Falder, who throughout the judge’s speech has looked at him steadily, lets his head fall forward on his breast. Ruth starts up from her seat as he is taken out by the warders. There is a bustle in court.
The judge. [Speaking to the reporters] Gentlemen of the Press, I think that the name of the female witness should not be reported.
The reporters bow their
acquiescence. The judge. [To Ruth,
is staring in the direction in which Falder has disappeared] Do
you understand, your name will not be mentioned?
Cokeson. [Pulling her sleeve] The judge is speaking to you.
Ruth turns, stares at the judge, and turns away.
The judge. I shall sit rather late to-day. Call the next case.
Clerk of assize. [To a warder] Put up John Booley.
To cries of “Witnesses in the case of Booley”:
The curtain falls.
A prison. A plainly furnished room, with two large barred windows, overlooking the prisoners’ exercise yard, where men, in yellow clothes marked with arrows, and yellow brimless caps, are seen in single file at a distance of four yards from each other, walking rapidly on serpentine white lines marked on the concrete floor of the yard. Two warders in blue uniforms, with peaked caps and swords, are stationed amongst them. The room has distempered walls, a bookcase with numerous official-looking books, a cupboard between the windows, a plan of the prison on the wall, a writing-table covered with documents. It is Christmas Eve.

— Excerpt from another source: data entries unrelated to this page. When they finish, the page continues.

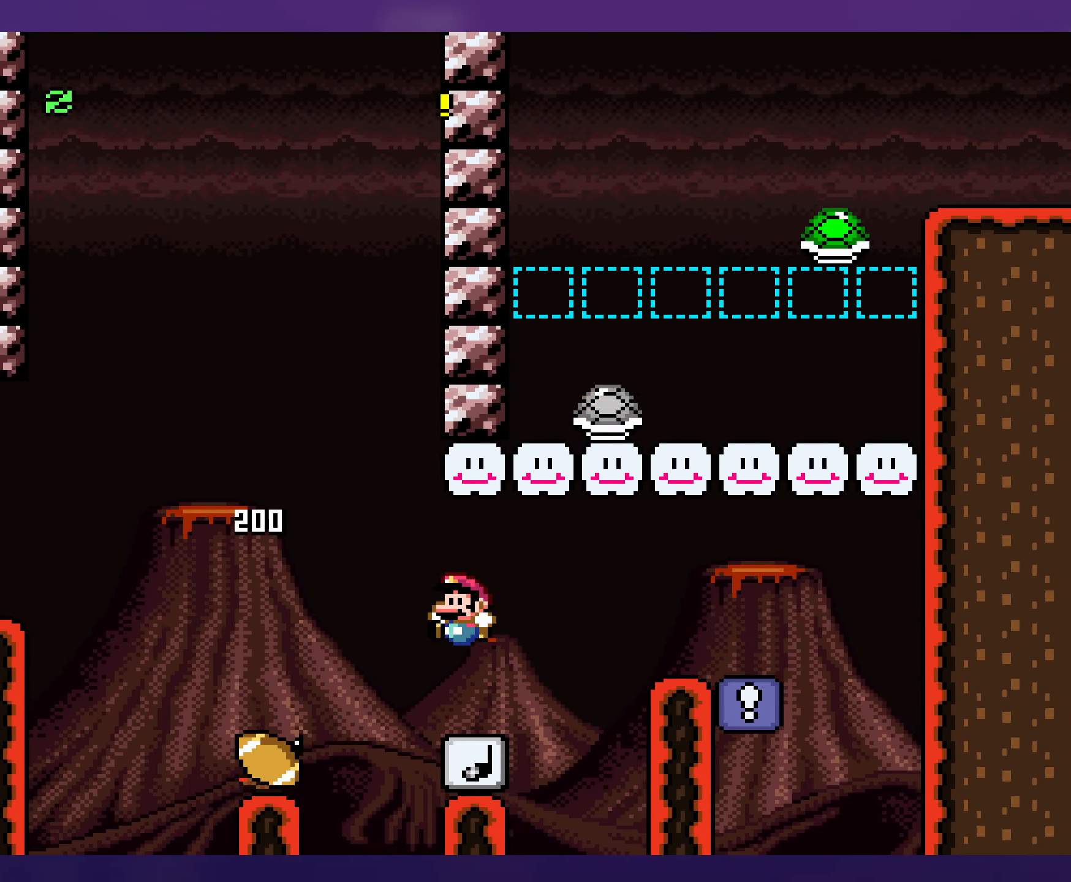
{"buttons": ["Y", "DPAD_RIGHT"], "events": [[67, "DPAD_LEFT", "up"], [83, "DPAD_UP", "down"], [100, "DPAD_RIGHT", "down"], [100, "DPAD_UP", "up"]]}
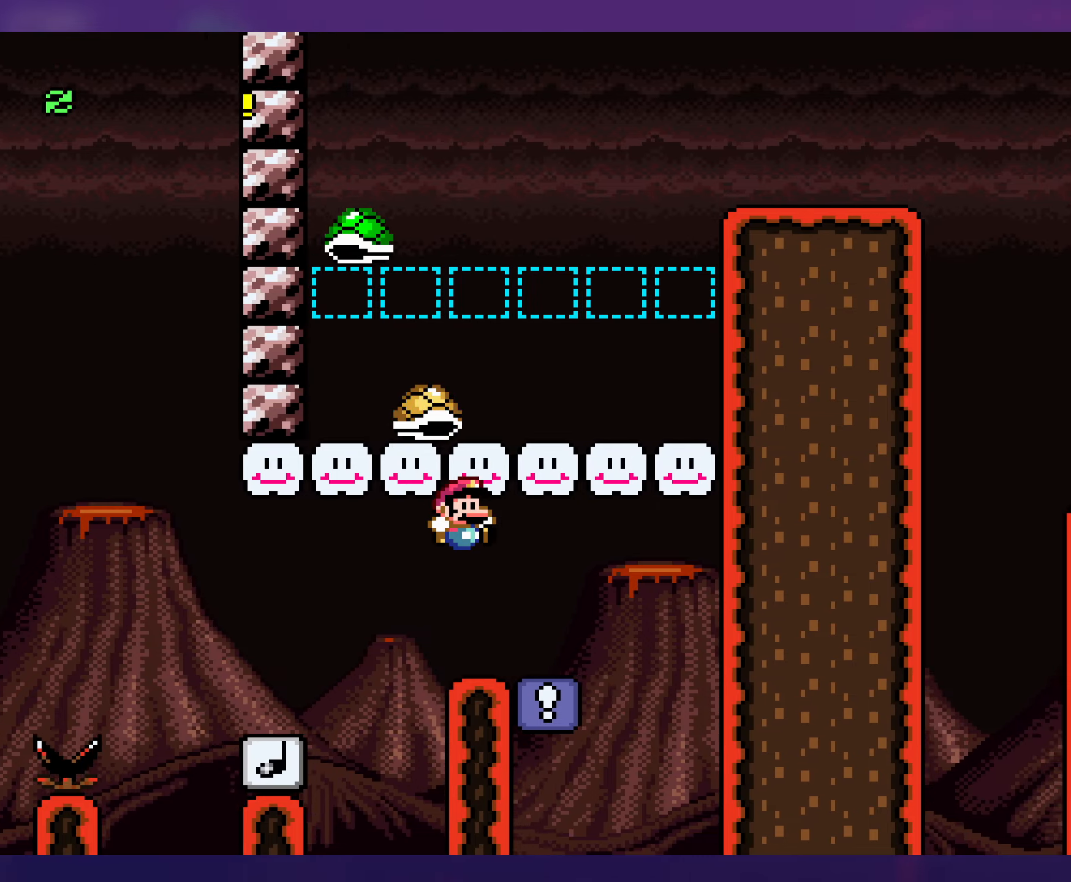
{"buttons": ["Y", "DPAD_RIGHT"], "events": [[67, "DPAD_RIGHT", "up"], [84, "DPAD_LEFT", "down"], [400, "DPAD_LEFT", "up"], [500, "DPAD_RIGHT", "down"]]}
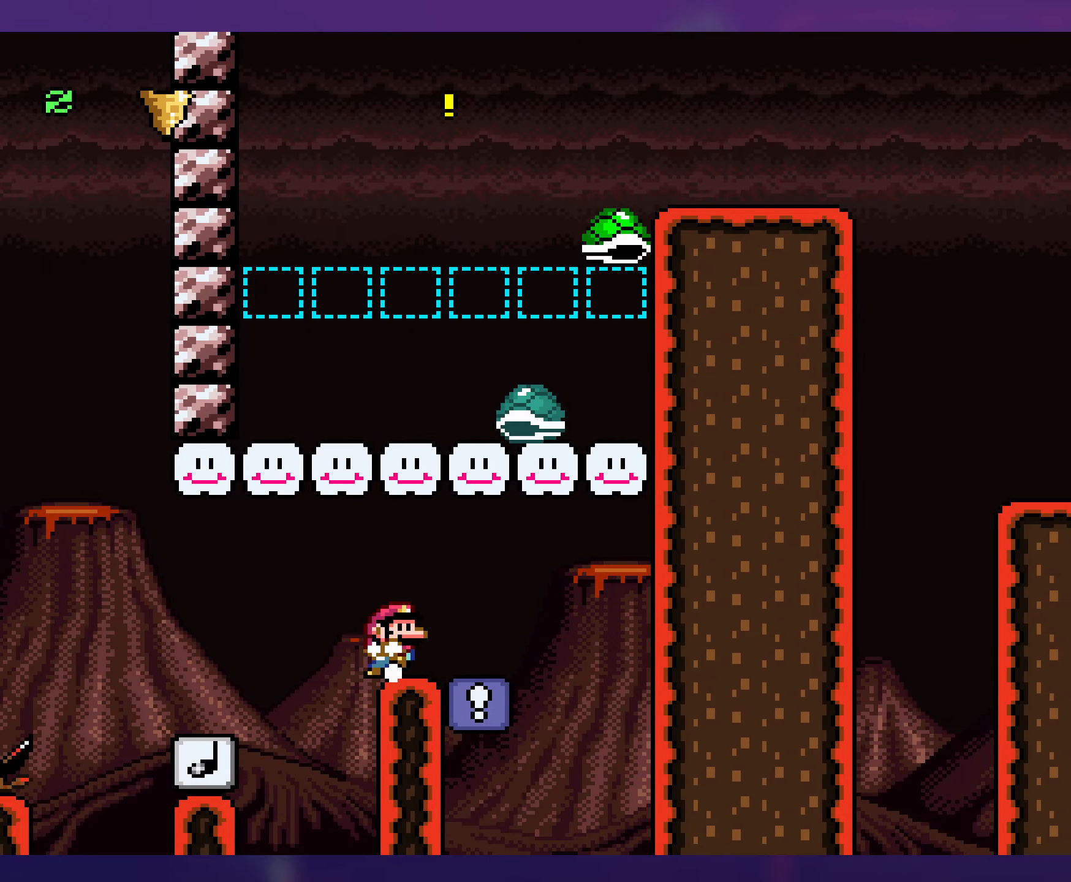
{"buttons": ["Y", "DPAD_RIGHT"], "events": [[234, "B", "down"], [484, "B", "up"]]}
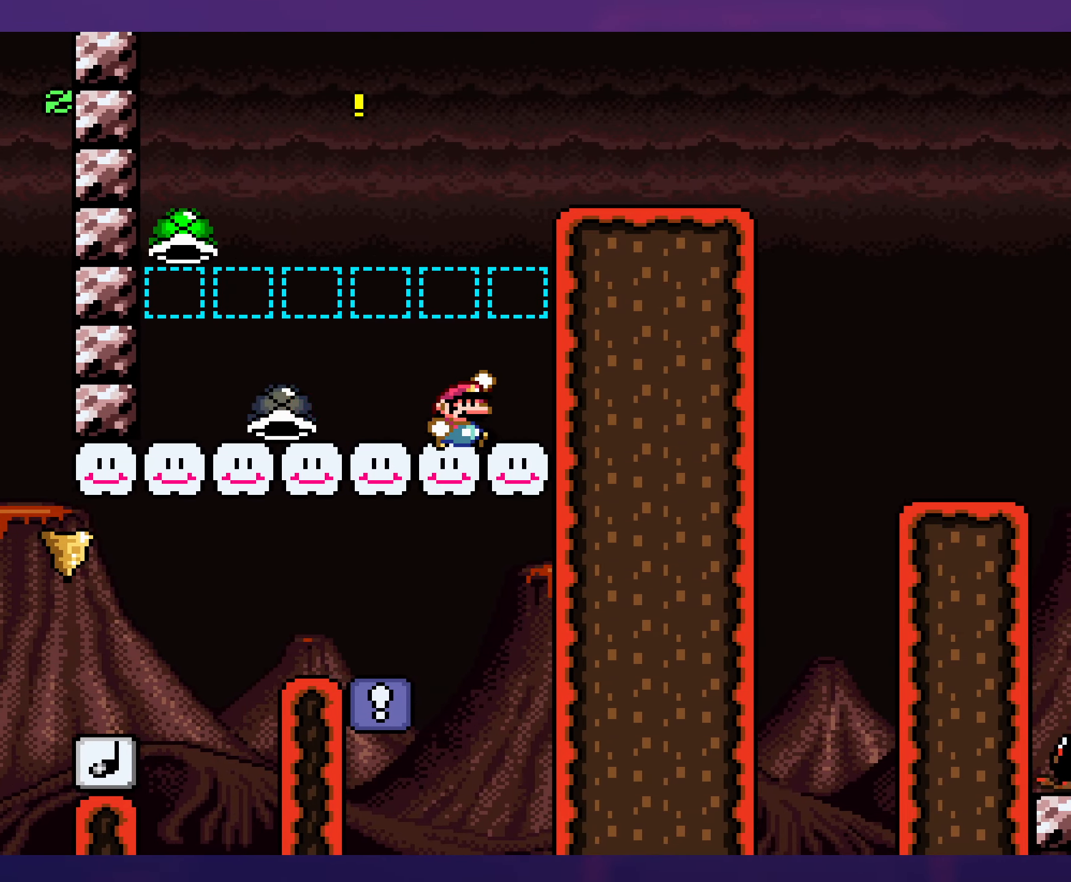
{"buttons": ["B", "Y", "DPAD_RIGHT"], "events": [[434, "B", "down"]]}
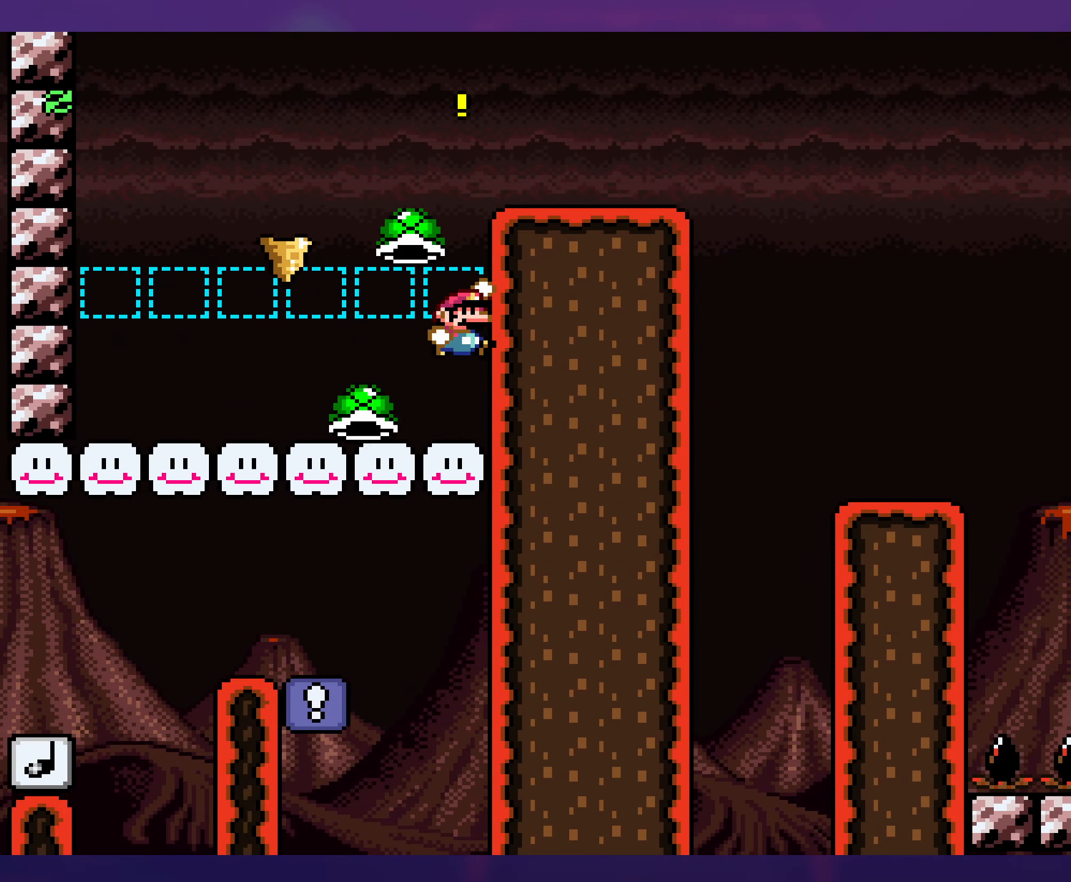
{"buttons": ["B", "Y", "DPAD_RIGHT"], "events": []}
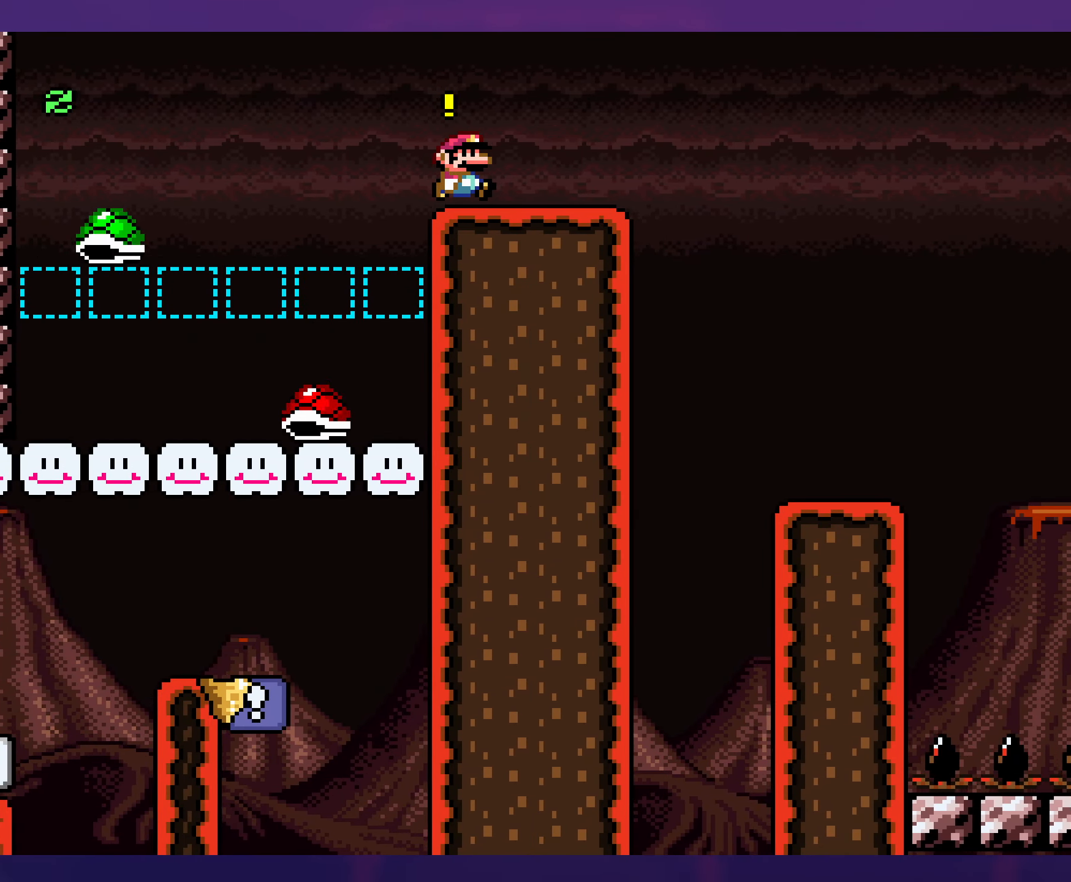
{"buttons": ["Y", "DPAD_RIGHT"], "events": [[117, "B", "up"]]}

The governor, a neat, grave-looking man, with a trim, fair moustache, the eyes of a theorist, and grizzled hair, receding from the temples, is standing close to this writing-table looking at a sort of rough saw made out of a piece of metal. The hand in which he holds it is gloved, for two fingers are missing. The chief warder, Wooder, a tall, thin, military-looking man of sixty, with grey moustache and melancholy, monkey-like eyes, stands very upright two paces from him.
The governor. [With a faint, abstracted smile] Queer-looking affair, Mr. Wooder! Where did you find it?